**What you are asked to do:** Scan the listing below. Copy each line that contains "href".

**Information shown:**
>>
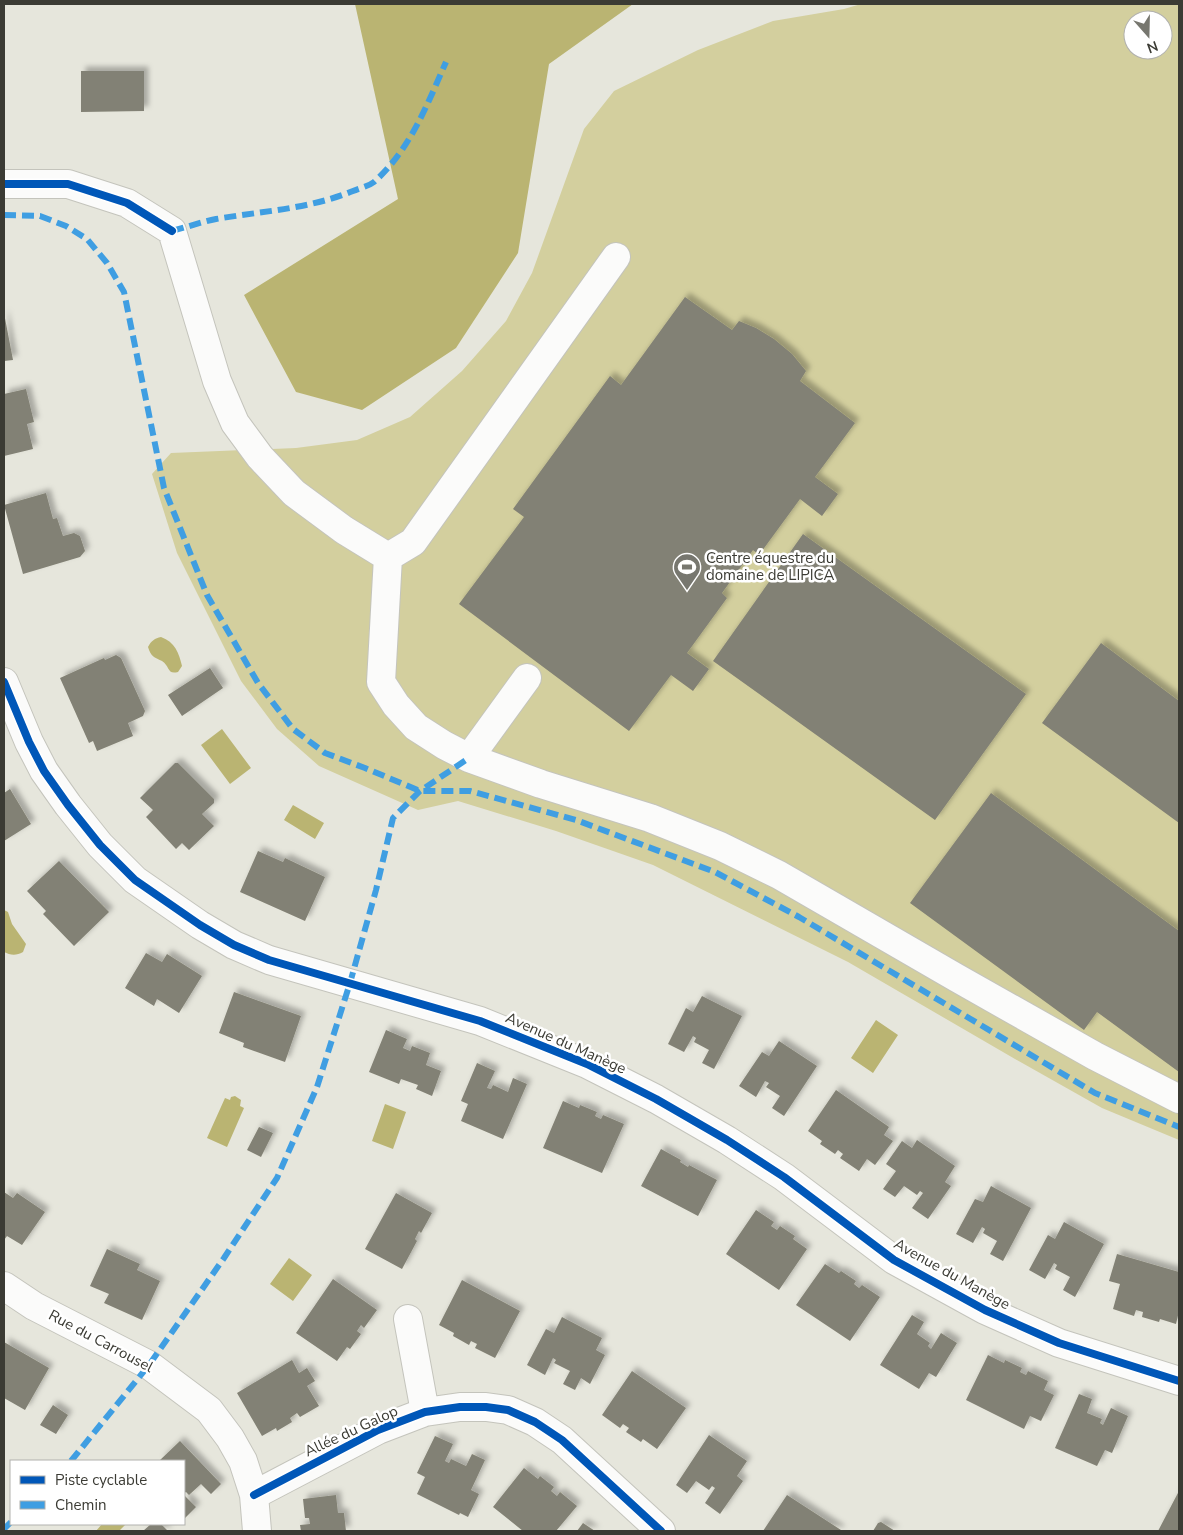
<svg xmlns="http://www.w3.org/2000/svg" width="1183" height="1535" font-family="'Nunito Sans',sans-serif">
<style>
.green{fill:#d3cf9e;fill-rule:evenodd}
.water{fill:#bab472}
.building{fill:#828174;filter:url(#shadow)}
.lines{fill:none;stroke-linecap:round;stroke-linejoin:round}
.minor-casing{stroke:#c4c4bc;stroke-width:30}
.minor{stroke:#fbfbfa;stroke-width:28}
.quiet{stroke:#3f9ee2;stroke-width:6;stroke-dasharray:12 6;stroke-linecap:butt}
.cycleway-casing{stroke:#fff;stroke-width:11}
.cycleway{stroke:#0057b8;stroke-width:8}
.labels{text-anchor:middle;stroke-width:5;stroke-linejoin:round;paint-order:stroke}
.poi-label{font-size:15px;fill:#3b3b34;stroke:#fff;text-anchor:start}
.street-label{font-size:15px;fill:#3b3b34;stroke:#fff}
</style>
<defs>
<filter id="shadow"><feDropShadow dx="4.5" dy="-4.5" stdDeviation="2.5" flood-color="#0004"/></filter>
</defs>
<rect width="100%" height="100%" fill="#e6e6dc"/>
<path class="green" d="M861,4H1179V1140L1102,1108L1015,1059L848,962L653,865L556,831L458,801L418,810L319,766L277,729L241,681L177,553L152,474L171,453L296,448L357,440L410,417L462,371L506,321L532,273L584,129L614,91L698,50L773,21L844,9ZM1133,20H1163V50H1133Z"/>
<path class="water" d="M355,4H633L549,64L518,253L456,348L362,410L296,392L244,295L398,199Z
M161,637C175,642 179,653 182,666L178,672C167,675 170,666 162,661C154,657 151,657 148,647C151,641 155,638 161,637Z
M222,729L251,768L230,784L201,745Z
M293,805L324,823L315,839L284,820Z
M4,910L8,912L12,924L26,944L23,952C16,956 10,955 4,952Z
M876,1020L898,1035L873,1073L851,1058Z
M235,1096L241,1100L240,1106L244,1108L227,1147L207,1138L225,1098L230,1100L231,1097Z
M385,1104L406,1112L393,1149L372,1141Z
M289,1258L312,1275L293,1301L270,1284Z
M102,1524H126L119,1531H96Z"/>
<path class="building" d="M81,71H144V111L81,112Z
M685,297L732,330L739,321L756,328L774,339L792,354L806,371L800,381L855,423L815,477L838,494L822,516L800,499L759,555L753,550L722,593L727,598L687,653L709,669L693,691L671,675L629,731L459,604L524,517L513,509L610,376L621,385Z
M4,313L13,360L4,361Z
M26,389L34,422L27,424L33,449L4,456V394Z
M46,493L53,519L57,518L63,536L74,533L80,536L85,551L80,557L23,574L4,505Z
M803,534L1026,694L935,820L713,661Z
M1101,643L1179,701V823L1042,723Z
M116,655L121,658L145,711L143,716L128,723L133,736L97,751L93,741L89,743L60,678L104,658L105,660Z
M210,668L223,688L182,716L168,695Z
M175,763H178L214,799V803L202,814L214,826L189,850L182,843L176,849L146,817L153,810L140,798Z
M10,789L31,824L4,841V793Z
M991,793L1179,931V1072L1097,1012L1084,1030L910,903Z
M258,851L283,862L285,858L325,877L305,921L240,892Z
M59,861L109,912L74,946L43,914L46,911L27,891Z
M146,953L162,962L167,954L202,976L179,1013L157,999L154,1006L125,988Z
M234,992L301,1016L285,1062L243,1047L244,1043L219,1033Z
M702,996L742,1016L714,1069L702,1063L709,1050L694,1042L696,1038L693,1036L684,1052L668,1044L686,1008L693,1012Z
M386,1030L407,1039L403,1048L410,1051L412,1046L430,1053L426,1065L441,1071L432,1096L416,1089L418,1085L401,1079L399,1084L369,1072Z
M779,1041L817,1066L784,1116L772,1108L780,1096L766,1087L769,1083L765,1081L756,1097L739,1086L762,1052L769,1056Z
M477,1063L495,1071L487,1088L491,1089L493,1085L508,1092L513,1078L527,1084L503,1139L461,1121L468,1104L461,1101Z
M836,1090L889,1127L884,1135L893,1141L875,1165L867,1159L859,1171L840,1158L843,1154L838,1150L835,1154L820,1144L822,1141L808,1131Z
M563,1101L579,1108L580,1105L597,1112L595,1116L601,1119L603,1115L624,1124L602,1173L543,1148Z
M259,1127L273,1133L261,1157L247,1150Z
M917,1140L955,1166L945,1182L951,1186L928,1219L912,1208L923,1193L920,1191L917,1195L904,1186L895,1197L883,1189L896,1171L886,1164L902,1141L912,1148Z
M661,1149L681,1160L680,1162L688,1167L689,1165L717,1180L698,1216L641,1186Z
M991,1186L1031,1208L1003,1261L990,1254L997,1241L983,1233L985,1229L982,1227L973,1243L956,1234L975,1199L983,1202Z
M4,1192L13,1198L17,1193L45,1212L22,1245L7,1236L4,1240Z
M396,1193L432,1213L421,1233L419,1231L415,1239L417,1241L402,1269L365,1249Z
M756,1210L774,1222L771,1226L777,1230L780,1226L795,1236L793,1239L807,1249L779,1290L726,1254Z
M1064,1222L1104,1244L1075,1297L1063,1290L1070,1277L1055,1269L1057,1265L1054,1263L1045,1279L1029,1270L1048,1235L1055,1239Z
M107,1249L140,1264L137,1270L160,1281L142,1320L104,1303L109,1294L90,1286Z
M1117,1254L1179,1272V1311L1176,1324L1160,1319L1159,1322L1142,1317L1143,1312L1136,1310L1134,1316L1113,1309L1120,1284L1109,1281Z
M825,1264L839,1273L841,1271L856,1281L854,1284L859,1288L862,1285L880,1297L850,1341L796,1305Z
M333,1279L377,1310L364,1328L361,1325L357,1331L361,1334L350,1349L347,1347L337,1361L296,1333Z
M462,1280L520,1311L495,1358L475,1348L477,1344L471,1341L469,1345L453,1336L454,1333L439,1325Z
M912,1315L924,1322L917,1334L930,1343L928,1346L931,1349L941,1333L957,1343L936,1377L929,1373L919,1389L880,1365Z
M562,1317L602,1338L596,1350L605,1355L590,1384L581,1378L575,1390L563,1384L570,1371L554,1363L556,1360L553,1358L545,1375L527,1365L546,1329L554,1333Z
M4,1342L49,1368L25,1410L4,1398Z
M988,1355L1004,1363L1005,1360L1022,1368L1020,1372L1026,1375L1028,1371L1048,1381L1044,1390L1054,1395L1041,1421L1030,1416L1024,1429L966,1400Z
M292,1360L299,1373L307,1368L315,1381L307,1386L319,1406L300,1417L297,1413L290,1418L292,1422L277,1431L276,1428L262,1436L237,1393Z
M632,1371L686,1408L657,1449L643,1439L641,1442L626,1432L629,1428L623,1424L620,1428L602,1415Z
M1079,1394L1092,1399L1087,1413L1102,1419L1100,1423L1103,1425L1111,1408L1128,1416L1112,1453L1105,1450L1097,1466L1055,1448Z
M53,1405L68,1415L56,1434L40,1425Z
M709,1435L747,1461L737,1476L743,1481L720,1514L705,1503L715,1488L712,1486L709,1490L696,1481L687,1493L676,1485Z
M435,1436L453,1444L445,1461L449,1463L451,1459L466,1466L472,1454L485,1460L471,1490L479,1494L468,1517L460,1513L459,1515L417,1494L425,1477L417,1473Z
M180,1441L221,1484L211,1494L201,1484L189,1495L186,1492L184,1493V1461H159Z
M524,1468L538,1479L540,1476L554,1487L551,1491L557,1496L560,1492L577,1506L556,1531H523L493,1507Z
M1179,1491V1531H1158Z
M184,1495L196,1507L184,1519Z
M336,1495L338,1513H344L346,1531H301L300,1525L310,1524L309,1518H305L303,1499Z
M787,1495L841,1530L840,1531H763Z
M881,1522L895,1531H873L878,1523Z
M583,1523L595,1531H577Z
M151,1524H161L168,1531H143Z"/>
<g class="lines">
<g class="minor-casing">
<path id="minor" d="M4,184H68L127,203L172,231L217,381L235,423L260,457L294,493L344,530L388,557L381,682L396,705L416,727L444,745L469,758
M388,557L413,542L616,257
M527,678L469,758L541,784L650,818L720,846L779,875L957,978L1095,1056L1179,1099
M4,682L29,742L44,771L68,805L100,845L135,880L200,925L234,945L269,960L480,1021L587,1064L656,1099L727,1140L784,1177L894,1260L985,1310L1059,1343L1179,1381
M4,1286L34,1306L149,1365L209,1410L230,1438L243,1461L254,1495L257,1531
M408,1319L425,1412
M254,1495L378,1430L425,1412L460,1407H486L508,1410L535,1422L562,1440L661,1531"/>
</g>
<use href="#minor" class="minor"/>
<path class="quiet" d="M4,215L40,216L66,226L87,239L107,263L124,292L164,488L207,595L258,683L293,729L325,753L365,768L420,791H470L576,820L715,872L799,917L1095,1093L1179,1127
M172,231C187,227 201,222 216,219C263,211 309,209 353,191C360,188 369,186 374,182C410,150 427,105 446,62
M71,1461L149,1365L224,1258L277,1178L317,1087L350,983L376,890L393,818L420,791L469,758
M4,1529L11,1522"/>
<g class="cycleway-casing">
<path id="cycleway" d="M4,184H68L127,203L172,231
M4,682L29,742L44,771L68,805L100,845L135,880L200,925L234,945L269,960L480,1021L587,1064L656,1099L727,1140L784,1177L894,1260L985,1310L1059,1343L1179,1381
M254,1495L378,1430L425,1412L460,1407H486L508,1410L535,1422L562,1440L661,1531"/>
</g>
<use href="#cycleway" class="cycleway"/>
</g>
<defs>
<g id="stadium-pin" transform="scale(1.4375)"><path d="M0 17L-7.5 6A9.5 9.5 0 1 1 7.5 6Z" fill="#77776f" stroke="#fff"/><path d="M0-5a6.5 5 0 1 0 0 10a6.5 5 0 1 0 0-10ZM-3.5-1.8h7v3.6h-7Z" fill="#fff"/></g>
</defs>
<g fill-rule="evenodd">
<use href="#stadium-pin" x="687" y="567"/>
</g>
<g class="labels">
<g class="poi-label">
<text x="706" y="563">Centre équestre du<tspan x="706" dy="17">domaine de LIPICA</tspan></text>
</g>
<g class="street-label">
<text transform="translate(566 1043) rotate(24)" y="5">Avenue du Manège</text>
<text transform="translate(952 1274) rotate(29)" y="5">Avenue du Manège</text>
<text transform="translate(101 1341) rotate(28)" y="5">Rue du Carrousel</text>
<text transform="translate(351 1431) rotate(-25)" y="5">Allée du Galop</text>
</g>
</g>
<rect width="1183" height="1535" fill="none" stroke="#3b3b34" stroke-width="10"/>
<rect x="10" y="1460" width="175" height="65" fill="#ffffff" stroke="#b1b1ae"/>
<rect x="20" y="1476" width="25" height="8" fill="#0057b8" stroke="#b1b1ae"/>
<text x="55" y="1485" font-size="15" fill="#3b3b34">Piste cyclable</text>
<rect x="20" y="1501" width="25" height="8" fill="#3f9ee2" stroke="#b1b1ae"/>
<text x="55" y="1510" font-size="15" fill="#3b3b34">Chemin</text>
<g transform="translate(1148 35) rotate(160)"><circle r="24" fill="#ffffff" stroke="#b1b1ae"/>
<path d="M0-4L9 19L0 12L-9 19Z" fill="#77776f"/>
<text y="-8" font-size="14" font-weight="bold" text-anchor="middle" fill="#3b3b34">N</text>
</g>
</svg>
<<
**Answer area:**
<use href="#minor" class="minor"/>
<use href="#cycleway" class="cycleway"/>
<use href="#stadium-pin" x="687" y="567"/>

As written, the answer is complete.